W centrum uwagi:
· Duża zmienność cen gazu w USA
· Mieszane dane z Chin
W poniedziałek na globalnym rynku finansowym nieobecni byli Amerykanie, którzy obchodzili Dzień Martina Luthera Kinga. W związku z tym nie był notowany indeks CRB, a handel wieloma towarami w USA się nie odbył. Inwestorzy byli aktywni na niewielkiej ilości rynków, m.in. na rynkach surowców energetycznych i metali. Na obu z nich dominowały niedźwiedzie.
Duża zmienność cen gazu w USA
Największa zniżka była wczoraj widoczna na rynku gazu ziemnego – surowiec ten w USA potaniał o 3,1%. Zmienność cen gazu ziemnego w ostatnich miesiącach jest wyjątkowo duża. Koniec listopada i cały grudzień minionego roku upłynęły pod znakiem dynamicznej przeceny gazu ziemnego na skutek utrzymujących się w północno-wschodniej części Stanów Zjednoczonych relatywnie wysokich temperatur powietrza.
Na początku tego roku zniżka jednak wyhamowała i po kilkusesyjnej konsolidacji notowania gazu odbiły w górę. To również był efekt prognoz pogody, tym razem zapowiadających nadejście mroźnej zimy w USA. Jednak już od ubiegłego czwartku zwyżka ta jest systematycznie niwelowana.
Jak podała wczoraj amerykańska CFTC (Commodity Futures Trading Commission), na rynku gazu ziemnego przeważają krótkie pozycje. W tygodniu zakończonym 13 stycznia br. ilość krótkich pozycji netto wzrosła aż o 70% i znalazła się na poziomie 17513. To właśnie ich zamykanie po zapowiedziach mroźnej zimy było prawdopodobnie przyczyną tak dynamicznego ruchu cen gazu ziemnego na północ (14 stycznia zwyżka przekroczyła 11%).

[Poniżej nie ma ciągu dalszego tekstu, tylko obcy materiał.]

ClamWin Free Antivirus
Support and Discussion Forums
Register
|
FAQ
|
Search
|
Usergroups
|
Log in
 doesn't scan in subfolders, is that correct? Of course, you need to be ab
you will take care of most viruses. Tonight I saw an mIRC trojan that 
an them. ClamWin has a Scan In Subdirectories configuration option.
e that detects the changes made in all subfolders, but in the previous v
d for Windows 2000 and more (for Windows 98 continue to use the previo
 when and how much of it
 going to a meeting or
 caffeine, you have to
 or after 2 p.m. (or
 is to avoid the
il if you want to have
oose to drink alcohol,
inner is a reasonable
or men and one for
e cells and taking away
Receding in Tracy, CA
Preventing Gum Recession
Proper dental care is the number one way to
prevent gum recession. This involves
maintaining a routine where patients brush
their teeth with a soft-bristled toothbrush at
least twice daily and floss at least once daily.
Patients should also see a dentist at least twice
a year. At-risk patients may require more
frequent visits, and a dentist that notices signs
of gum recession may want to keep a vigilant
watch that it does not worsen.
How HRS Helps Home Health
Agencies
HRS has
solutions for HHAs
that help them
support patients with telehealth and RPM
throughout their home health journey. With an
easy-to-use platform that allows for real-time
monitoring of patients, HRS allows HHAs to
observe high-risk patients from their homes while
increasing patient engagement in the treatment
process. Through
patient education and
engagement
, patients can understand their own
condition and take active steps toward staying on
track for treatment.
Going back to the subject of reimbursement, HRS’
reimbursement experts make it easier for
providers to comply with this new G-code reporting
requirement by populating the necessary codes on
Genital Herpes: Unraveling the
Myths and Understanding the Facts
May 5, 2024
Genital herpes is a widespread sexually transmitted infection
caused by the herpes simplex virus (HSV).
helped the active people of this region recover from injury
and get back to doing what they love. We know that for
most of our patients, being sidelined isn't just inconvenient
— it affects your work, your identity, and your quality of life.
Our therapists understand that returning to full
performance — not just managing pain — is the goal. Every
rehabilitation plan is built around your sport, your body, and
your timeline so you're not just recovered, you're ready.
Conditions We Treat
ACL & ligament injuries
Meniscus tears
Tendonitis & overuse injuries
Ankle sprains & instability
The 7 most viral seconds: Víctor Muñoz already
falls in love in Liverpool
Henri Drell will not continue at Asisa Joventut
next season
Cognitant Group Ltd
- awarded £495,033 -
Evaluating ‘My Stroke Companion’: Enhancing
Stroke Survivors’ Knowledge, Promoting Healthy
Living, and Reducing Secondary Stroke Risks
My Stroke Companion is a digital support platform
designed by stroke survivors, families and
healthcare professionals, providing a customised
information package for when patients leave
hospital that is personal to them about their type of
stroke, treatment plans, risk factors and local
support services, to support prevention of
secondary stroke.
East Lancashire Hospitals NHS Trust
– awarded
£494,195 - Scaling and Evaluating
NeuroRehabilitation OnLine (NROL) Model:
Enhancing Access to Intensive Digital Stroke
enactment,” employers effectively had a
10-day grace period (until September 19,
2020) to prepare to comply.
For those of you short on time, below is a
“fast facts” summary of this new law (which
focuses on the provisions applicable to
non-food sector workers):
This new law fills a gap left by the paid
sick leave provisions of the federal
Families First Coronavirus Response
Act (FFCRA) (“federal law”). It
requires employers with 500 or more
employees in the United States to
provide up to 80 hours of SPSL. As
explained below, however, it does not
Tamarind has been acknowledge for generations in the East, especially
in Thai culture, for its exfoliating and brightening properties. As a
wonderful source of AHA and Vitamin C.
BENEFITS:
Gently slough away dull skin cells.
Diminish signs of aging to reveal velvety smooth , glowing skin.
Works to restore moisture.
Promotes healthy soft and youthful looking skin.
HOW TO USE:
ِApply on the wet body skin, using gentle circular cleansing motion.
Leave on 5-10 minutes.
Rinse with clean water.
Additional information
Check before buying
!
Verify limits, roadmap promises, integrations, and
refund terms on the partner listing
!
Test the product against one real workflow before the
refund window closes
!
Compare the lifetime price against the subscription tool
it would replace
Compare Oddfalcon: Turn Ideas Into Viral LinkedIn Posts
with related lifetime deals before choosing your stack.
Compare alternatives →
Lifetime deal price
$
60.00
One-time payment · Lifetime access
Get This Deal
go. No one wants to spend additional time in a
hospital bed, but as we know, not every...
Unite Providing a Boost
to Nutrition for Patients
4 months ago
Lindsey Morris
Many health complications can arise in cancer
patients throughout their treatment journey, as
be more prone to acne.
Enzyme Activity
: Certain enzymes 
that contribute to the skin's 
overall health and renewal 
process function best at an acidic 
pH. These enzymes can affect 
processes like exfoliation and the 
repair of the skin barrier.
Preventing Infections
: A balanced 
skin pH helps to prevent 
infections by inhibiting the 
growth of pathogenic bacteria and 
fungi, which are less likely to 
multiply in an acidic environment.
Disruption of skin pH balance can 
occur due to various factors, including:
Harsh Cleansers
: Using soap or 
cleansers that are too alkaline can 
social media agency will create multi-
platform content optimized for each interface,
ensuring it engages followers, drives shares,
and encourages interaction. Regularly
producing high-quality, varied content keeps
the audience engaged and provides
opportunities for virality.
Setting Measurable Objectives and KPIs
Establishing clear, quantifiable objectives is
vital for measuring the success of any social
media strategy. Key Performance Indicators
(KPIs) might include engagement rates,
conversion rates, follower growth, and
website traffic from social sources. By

Obecnie prognozy pogody znów zaczęły sprzyjać stronie podażowej, co widać po zachowaniu się cen gazu ziemnego. Co najmniej do końca stycznia na rynku tego surowca najważniejszym czynnikiem wpływającym na ceny prawdopodobnie pozostanie pogoda, co będzie sprzyjało nerwowym ruchom cen gazu.
Mieszane dane z Chin
Tymczasem dzisiaj rano na rynkach surowcowych szeroko komentowane są dane dotyczące PKB Chin za IV kwartał, które pojawiły się dzisiaj nad ranem. Są one ważne dla kształtowania się cen wielu surowców, bowiem Chiny to kluczowy konsument licznych surowców i towarów. Dotyczy to zwłaszcza rynku miedzi – Państwo Środka odpowiada za ponad 40% globalnego popytu na ten metal.
Dane dot. chińskiego PKB zostały przyjęte przez inwestorów z mieszanymi uczuciami. Na wstępie warto zaznaczyć, że okazały się one lepsze od oczekiwań – w ubiegłym kwartale dynamika PKB w Chinach znalazła się na poziomie 7,3%, podczas gdy spodziewano się 7,2%. Jednak dla całego 2014 roku dane okazały się gorsze od oczekiwań – w całym ubiegłym roku wzrost gospodarczy Chin znalazł się na poziomie 7,4%. To gorszy wynik niż ten, w który celowały chińskie władze (7,5%), a przede wszystkim, to najgorszy wynik od 24 lat.
O ile więc pierwsza reakcja na dane z Chin była pozytywna, to w krótkim czasie notowania zawróciły w dół i obecnie oscylują w okolicach wczorajszych minimów.